Par une belle journée estivale, nous effectuons ce 20 juin 2018, avec un guide de l'office du tourisme de Grenoble une visite des salons de réception de la Préfecture de l'Isère.
Mon article s'inspire des commentaires de cet excellent guide.
La préfecture est située place de Verdun à Grenoble.
Jusqu'en 1866, elle partageait avec la mairie les locaux de l'hôtel Lesdiguières.
En 1857, l'idée est avancée de construire une nouvelle préfecture et une nouvelle mairie à l'emplacement de l'hôtel de Lesdiguières dans le bois du jardin de ville.
Ce projet n'est pas retenu et le Conseil Général dans sa séance du 26 août 1857 décide de construire la nouvelle préfecture sur la place d'Armes qui prendra en 1870 le nom de place de la Constitution, puis de place de Verdun.
Elle a été construite de 1861 à 1866, sous le Second Empire par l'architecte parisien Charles Questel.
Le premier préfet à prendre ses fonctions dans ce bâtiment a été Daniel Pastoureau en décembre 1866.

DONNÉES D'ENTRÉE:

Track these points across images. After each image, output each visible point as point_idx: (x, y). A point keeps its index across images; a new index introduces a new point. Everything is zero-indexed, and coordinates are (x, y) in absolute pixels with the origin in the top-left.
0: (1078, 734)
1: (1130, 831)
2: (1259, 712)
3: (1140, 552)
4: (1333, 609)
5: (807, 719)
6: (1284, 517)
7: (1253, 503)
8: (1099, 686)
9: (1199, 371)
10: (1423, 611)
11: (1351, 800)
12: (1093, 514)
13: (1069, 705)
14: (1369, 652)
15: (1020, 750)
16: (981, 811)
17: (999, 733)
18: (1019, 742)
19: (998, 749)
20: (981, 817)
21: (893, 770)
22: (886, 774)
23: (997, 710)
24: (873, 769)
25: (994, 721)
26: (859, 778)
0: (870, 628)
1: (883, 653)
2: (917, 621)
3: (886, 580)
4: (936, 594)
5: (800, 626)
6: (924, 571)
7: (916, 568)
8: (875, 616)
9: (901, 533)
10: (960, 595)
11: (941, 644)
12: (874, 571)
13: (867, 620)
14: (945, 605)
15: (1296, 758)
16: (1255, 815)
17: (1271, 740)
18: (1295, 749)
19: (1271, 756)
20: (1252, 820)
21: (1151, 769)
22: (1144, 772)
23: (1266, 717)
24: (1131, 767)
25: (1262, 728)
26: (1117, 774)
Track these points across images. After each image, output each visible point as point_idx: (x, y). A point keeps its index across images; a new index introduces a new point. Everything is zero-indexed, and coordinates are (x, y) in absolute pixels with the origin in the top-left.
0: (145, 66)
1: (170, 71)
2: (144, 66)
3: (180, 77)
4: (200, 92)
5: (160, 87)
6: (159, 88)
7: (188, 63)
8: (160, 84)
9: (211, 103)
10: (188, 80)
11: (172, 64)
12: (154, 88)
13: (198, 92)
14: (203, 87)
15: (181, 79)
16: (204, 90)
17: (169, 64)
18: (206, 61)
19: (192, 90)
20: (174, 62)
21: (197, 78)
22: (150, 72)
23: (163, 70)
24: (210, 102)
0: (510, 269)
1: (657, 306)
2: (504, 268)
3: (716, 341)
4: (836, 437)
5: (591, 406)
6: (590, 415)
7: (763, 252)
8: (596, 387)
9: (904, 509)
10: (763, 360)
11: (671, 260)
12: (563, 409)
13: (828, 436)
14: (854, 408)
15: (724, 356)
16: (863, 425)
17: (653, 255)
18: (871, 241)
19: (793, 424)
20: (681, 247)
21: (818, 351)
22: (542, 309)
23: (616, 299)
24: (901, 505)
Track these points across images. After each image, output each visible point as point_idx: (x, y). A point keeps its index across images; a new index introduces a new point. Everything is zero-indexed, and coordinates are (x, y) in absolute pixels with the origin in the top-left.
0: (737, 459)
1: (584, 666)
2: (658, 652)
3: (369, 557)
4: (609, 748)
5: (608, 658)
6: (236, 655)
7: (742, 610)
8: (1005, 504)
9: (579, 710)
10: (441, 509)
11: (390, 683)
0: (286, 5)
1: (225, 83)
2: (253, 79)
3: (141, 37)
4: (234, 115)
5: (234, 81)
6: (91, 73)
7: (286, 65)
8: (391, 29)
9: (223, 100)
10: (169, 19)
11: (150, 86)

CONSIGNES DE L'EXERCICE:
A – D'après le texte sur la préfecture de l'Isère, quel architecte a construit le bâtiment ?
B – Renvoyez à l'identique la partie des enregistrements qui va de leur toute première ligne jusqu'à la ligne contenant "0: (870, 628)", ces deux lignes comprises.

RÉPONSES DANS L'ORDRE:
A – L'architecte parisien Charles Questel.

B –
Track these points across images. After each image, output each visible point as point_idx: (x, y). A point keeps its index across images; a new index introduces a new point. Everything is zero-indexed, and coordinates are (x, y) in absolute pixels with the origin in the top-left.
0: (1078, 734)
1: (1130, 831)
2: (1259, 712)
3: (1140, 552)
4: (1333, 609)
5: (807, 719)
6: (1284, 517)
7: (1253, 503)
8: (1099, 686)
9: (1199, 371)
10: (1423, 611)
11: (1351, 800)
12: (1093, 514)
13: (1069, 705)
14: (1369, 652)
15: (1020, 750)
16: (981, 811)
17: (999, 733)
18: (1019, 742)
19: (998, 749)
20: (981, 817)
21: (893, 770)
22: (886, 774)
23: (997, 710)
24: (873, 769)
25: (994, 721)
26: (859, 778)
0: (870, 628)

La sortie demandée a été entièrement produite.